Blaming vaccine hesitancy is disingenuous too. The UK government reported that, “The fully vaccinated now account for 9 in every 10 COVID-19 deaths in England.” It was similar in Israel as NPR noted, “Highly vaccinated Israel is seeing a dramatic surge in new COVID cases.” At least in these two medically advanced countries, it’s not the unvaccinated driving cases and deaths.

While Pew was trying to politicize COVID, the New York Times, in a surprising and unexpected act of journalism, threw cold water on COVID being a politically motivated virus, as reported by the Daily Caller,

A senior writer at The New York Times said vaccinations, booster shots and masks have not caused a major difference in case rates between parts of the country with different levels of COVID-19 precautions in a Wednesday morning newsletter.

The newsletter compared COVID-19 case rates for Democratic and Republican areas, noting that Democrats were more likely to wear masks, get vaccinated and boosted, avoid public spaces and shut down in-person schools over virus fears.

“These factors seem as if they should have caused large differences in case rates. They have not. And that they haven’t offers some clarity about the relative effectiveness of different Covid interventions,” David Leonhardt wrote in the newsletter.

Unfortunately, this realization is two years too late. What changed from two years ago when many were saying the same thing, only to be banned from social media, employment, and polite society?

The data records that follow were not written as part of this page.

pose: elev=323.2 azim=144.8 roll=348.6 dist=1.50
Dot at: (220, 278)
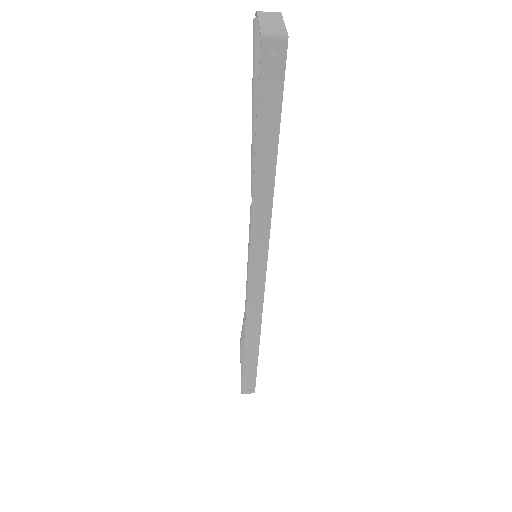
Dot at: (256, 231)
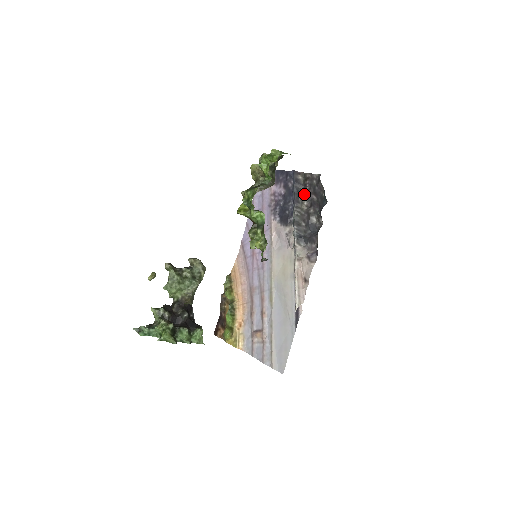
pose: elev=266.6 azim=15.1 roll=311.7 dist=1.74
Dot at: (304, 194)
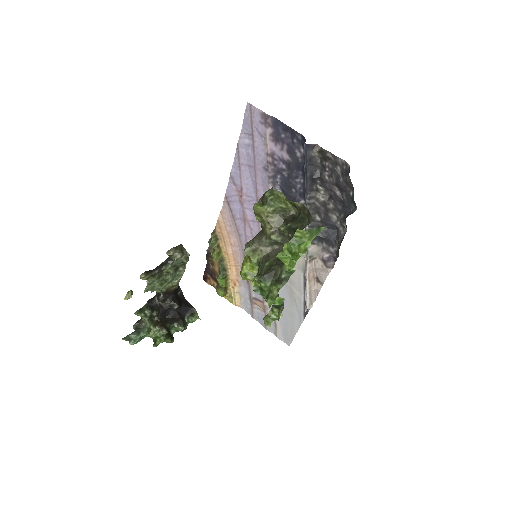
Dot at: (321, 180)
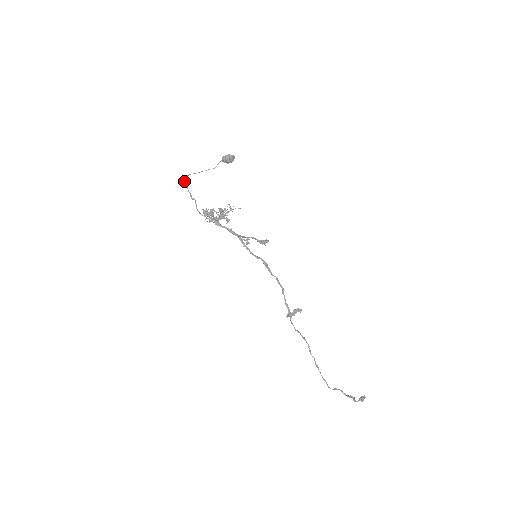
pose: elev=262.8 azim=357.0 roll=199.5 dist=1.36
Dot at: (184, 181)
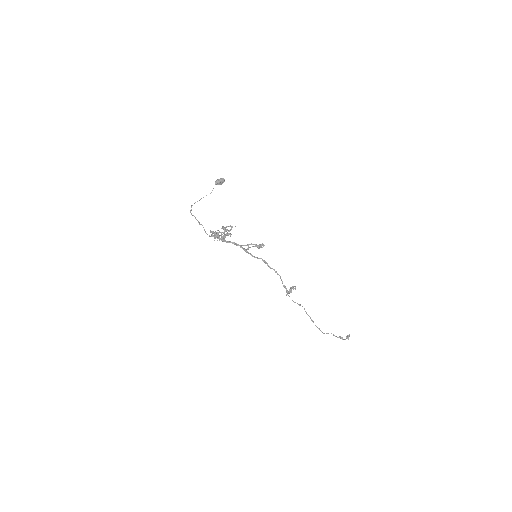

From the get-go, everything President Trump suggested was immediately castigated. From travel bans and lab origins of the virus to hydroxychloroquine and other potential therapeutics, if a Republican president dared mention it, the media and big medicine followed political science rather than well-established medical science and declared it misinformation.

How much damage and carnage could have been avoided if COVID hadn’t been politicized? How many lives were lost, and families and businesses destroyed because politics ruled the day rather than science? History will judge this era harshly, and deservedly so.